Larangan Rangkap Jabatan Organ Yayasan Perlu Diatur Lugas
Berita

Larangan Rangkap Jabatan Organ Yayasan Perlu Diatur Lugas

Jakarta, hukumonline. Perkembangan Rancangan Undang-undang (RUU) tentang Yayasan mendapatkan sorotan luas dari berbagai pihak. Kini, usulan agar penerapan larangan rangkap jabatan (asas inkompatibel) di dalam kegiatan pelaksanaan operasional sehari-hari organ yayasan dilakukan secara lugas semakin menambah deretan tanggapan atas RUU ini.

Oleh:
Muk/Bam/APr
Bacaan 2 Menit
Larangan Rangkap Jabatan Organ Yayasan  Perlu Diatur Lugas
Hukumonline

Keinginan agar asas inkompatibel diterapkan secara lugas itu mengemuka pada seri lokakarya RUU Yayasan di lima kota, yakni Medan, Semarang, Yogyakarta, Surabaya, dan Jakarta. Adalah Prof. Dr. Arifin Soeriatmaja, akademisi dari Universitas Indonesia, yang melontarkan keinginan itu.

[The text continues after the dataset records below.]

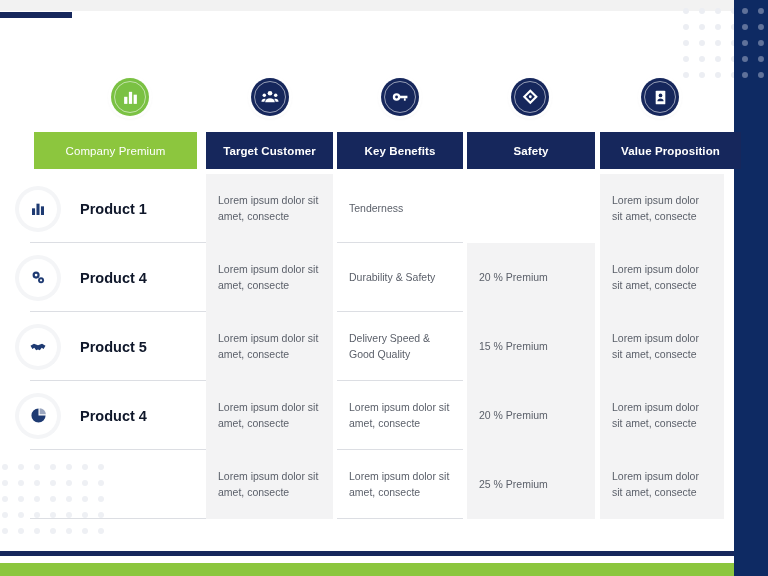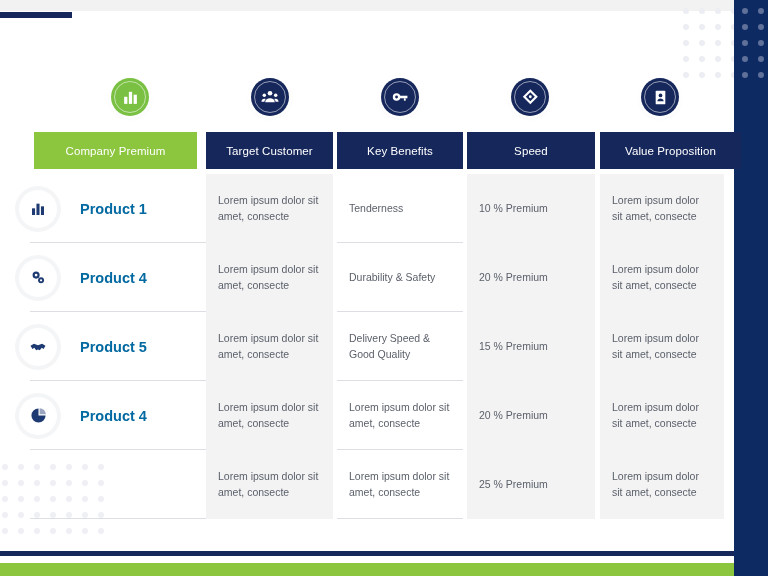"Target Customer" .hdr-pill.navy { font-weight: none -> bold }
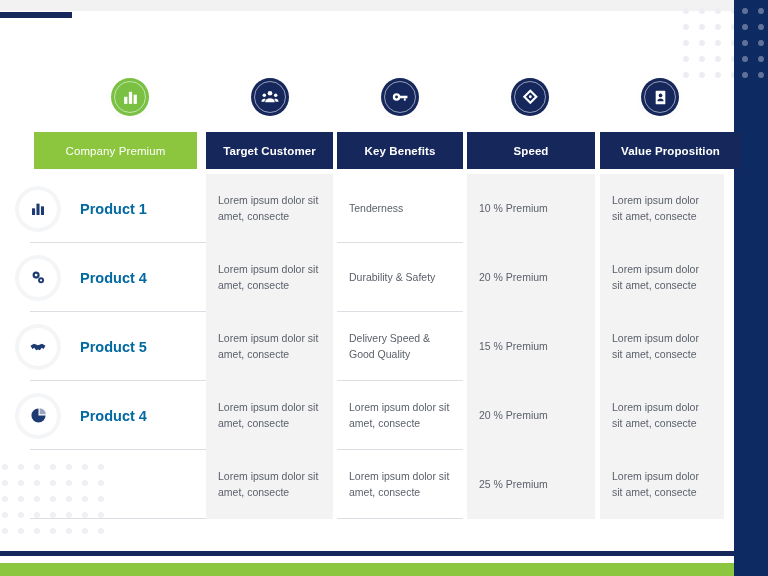"Speed" span { text: Speed -> Safety }
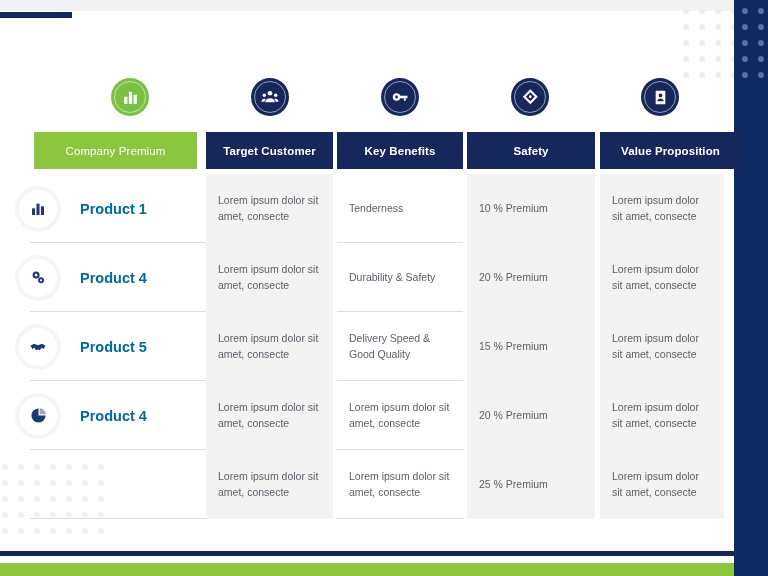"Product 1" .prod-name { color: #0369a1 -> #0f172a }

Munculnya usulan itu, menurut Arifin, agar organ yayasan tetap berada dalam koridor maksud dan tujuan yang digariskan yayasan. Arifin melihat, asas inkompatibel ini sebenarnya telah termuat dalam ketentuan Pasal 29 RUU Yayasan. Namun, ungkap Arifin, asas ini hanya berlaku pada organ yayasan secara horisontal, seperti anggota pembina, anggota pengurus, dan anggota pengawas.

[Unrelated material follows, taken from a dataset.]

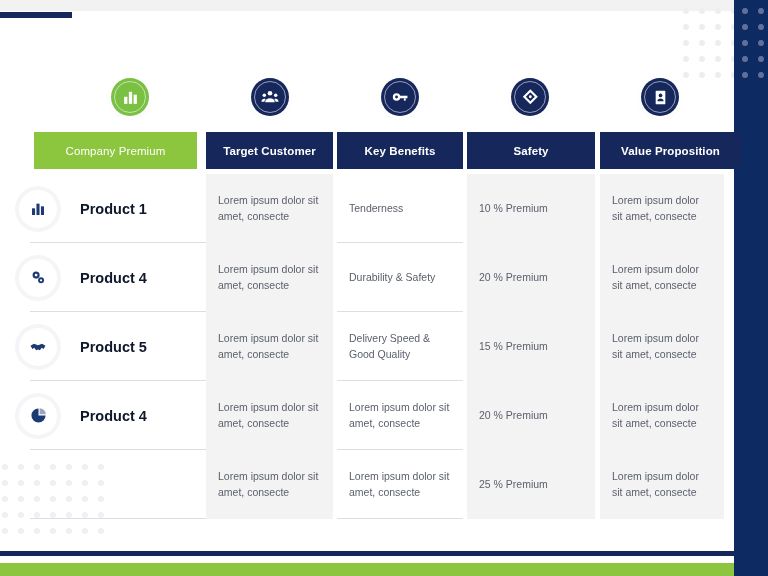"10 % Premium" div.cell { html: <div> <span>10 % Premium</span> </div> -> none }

"Asas ini tidak berlaku pada anggota pengurus lainnya secara vertikal, seperti ketua, sekretaris, dan bendahara yayasan," ujar Arifin. Menurutnya, penerapan asas inkompatibel penting untuk dilakukan dalam kerangka itu, meskipun hubungan antara ketua, sekretaris, dan bendahara merupakan hubungan horisontal.

Pasalnya, menurut Arifin, organ yayasan yang terlibat dalam penggunaan keuangan yayasan adalah para anggota pengurus tersebut. Oleh karena itu, Arifin mengusulkan, pada Pasal 32 RUU yayasan perlu dipertimbangkan penambahan satu ayat lagi yang memberlakukan  asas inkompatibel terhadap organ pengurus ini.

Kejelasan otoritas

Selain itu, Arifin juga mengusulkan adanya pengaturan secara jelas mengenai kewajiban pengurus untuk menyusun rencana kerja dan rencana anggaran tahunan yang diajukan kepada pembina, dengan tembusan kepada pengawas.

Sambil mencontohkan kasus Buloggate, Arifin menilai perlu pula pengaturan secara tegas siapa  yang dapat bertindak sebagai otorisator yang berwenang dan  bertanggungjawab membebani keuangan yayasan. Termasuk pula siapa yang dapat bertindak sebagai ordonator yang berwenang dan bertanggungjawab untuk menguji kebenaran otorisasi dan memerintahkan pembayaran.

Hal yang perlu juga diatur, tambah Arifin, adalah organ yayasan mana yang dapat bertindak sebagai bendahara yang berwenang dan bertanggungjawab menerima, menyimpan dan mengeluarkan ataupun membayar uang atau harta yayasan, dan melakukan pembukuan.